Jeremy Vine: ‘You see something happening in the street. Do you step in?’
Anthony McNulty: ‘I think the general line must be to get in touch with the authorities straight and make sure that if things are as bad as you paint the police will be there as quickly as they can.’
Vine: ‘You see a young man looking aggressive, shouting at an old woman, what do you do? You retreat and ring the police?’
McNulty: ‘I think you should in the first instance. It may well be the simply shouting at them, blowing your horn or whatever else deters them and they go away.’
Vine: ‘He's now hitting her and the police haven't come, what do you do then?’
McNulty: ‘The same the same, you must always ...’
Vine: ‘Still wait?’
McNulty: ‘Get back to the police, try some distractive activities whatever else.’
Vine: ‘What jump up and down?’
McNulty: ‘But I would say you know sometimes that that may well work.’
So this, then, is official government advice: if you see an elderly woman being kicked to death by some snarling, speed-addled, tracksuit-clad reprobate then don’t dare intervene, other than to try and distract the culprit by shouting, beeping your car-horn or jumping up and down (or, presumably, a mixture of all three); simply withdraw to a safe distance and call the police (one imagines you'd have to stop leaping about and yelling to do this) and ‘if things are as bad as you paint’ the upholders of law and order should arrive shortly, hopefully before the victim has sustained any serious injuries.

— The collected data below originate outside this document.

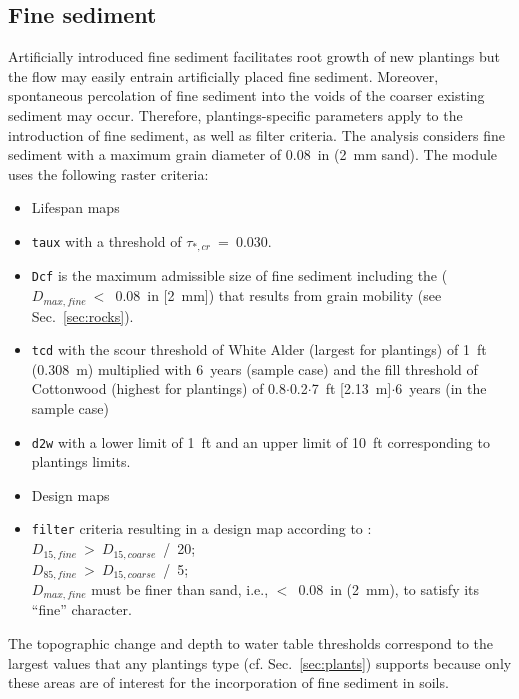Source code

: \subsection{Fine sediment}\label{sec:finesed}
Artificially introduced fine sediment facilitates root growth of new plantings but the flow may easily entrain artificially placed fine sediment. Moreover, spontaneous percolation of fine sediment into the voids of the coarser existing sediment may occur. Therefore, plantings-specific parameters apply to the introduction of fine sediment, as well as filter criteria. The analysis considers fine sediment with a maximum grain diameter of 0.08~in (2~mm sand). The  module uses the following raster criteria:

\begin{itemize}
	\item[] Lifespan maps
	\item \texttt{taux} with a threshold of $\tau_{*,cr}$~=~0.030.
	\item \texttt{Dcf} is the maximum admissible size of fine sediment including the ($D_{max, fine}~<$~0.08~in [2~mm]) that results from grain mobility (see Sec.~\ref{sec:rocks}).
	\item \texttt{tcd} with the scour threshold of White Alder (largest for plantings) of 1~ft (0.308~m) multiplied with 6~years (sample case) and the fill threshold of Cottonwood (highest for plantings) of 0.8$\cdot$0.2$\cdot$7~ft [2.13~m]$\cdot$6~years (in the sample case)
	\item \texttt{d2w} with a lower limit of 1~ft and an upper limit of 10~ft corresponding to plantings limits.
	\item[] Design maps
	\item \texttt{filter} criteria resulting in a design map according to \citep{usace00}:\\
			$D_{15, fine}~>~D_{15, coarse}$~/~20;\\
			$D_{85, fine}~>~D_{15, coarse}$~/~5;\\
			$D_{max, fine}$ must be finer than sand, i.e., $<$~0.08~in (2~mm), to satisfy its ``fine'' character.
\end{itemize}

The topographic change and depth to water table thresholds correspond to the largest values that any plantings type (cf. Sec.~\ref{sec:plants}) supports because only these areas are of interest for the incorporation of fine sediment in soils.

Alongside behaviour like that of MP Andrew Dismore's shameful filibustering which blocked the Criminal Law (Amendment) (Protection of Property) Bill (a Conservative Private Member's Bill) in 2005, the above extract encapsulates perfectly the undying contempt elements of New Labour harbour for law-abiding citizens, who are scorned as the bourgeois upholders of the detested status quo, and their near reverence for the criminal class, who are regarded as the long discriminated-against martyrs of Britain’s economically-defined social order. In the actualisation of these prejudices common law has been ruthlessly snatched away from the common citizen and is now the sole preserve of the state. Crime-wise, a future as rosy as South Africa's awaits.